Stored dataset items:
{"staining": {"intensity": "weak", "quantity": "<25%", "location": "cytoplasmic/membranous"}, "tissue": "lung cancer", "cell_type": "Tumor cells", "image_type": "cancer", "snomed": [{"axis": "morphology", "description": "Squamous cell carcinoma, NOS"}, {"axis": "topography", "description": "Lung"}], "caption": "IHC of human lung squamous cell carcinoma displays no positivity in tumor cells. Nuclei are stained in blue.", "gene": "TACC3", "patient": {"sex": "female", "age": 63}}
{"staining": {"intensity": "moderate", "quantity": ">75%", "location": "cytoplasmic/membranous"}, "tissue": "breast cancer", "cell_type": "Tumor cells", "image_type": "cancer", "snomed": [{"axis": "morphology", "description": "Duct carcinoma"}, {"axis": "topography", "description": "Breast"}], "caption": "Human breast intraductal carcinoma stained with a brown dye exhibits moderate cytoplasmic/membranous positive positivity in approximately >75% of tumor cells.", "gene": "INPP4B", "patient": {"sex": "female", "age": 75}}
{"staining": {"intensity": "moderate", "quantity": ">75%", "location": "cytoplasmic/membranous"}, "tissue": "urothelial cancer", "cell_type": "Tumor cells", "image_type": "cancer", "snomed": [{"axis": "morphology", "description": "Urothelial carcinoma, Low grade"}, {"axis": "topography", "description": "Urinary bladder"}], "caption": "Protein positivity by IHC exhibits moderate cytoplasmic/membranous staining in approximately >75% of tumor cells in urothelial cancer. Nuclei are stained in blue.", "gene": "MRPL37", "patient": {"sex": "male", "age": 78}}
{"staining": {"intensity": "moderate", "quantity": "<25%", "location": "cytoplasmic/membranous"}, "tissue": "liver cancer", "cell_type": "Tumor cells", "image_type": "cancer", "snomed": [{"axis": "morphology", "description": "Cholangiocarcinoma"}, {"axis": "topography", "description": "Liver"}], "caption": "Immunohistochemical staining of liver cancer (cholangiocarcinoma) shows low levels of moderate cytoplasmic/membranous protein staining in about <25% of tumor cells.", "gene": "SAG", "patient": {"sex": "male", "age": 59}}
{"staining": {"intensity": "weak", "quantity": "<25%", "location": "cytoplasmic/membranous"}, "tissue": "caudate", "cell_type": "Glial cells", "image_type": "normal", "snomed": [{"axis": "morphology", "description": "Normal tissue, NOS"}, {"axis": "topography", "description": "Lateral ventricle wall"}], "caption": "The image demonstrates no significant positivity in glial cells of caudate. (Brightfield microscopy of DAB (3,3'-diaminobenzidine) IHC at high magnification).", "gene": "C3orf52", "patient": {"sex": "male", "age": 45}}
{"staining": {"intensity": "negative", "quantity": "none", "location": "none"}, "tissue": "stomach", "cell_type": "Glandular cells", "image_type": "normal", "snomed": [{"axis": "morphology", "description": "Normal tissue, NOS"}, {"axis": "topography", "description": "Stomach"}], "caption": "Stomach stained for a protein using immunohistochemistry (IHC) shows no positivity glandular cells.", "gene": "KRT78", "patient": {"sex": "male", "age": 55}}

▶ **WORK TO BE COMPLETED**
Give back exactly the lines from the first line of the records through the line holding "positivity by IHC", including both of those lines and leaving out all others.

▶ **EXERCISE SOLUTION**
{"staining": {"intensity": "weak", "quantity": "<25%", "location": "cytoplasmic/membranous"}, "tissue": "lung cancer", "cell_type": "Tumor cells", "image_type": "cancer", "snomed": [{"axis": "morphology", "description": "Squamous cell carcinoma, NOS"}, {"axis": "topography", "description": "Lung"}], "caption": "IHC of human lung squamous cell carcinoma displays no positivity in tumor cells. Nuclei are stained in blue.", "gene": "TACC3", "patient": {"sex": "female", "age": 63}}
{"staining": {"intensity": "moderate", "quantity": ">75%", "location": "cytoplasmic/membranous"}, "tissue": "breast cancer", "cell_type": "Tumor cells", "image_type": "cancer", "snomed": [{"axis": "morphology", "description": "Duct carcinoma"}, {"axis": "topography", "description": "Breast"}], "caption": "Human breast intraductal carcinoma stained with a brown dye exhibits moderate cytoplasmic/membranous positive positivity in approximately >75% of tumor cells.", "gene": "INPP4B", "patient": {"sex": "female", "age": 75}}
{"staining": {"intensity": "moderate", "quantity": ">75%", "location": "cytoplasmic/membranous"}, "tissue": "urothelial cancer", "cell_type": "Tumor cells", "image_type": "cancer", "snomed": [{"axis": "morphology", "description": "Urothelial carcinoma, Low grade"}, {"axis": "topography", "description": "Urinary bladder"}], "caption": "Protein positivity by IHC exhibits moderate cytoplasmic/membranous staining in approximately >75% of tumor cells in urothelial cancer. Nuclei are stained in blue.", "gene": "MRPL37", "patient": {"sex": "male", "age": 78}}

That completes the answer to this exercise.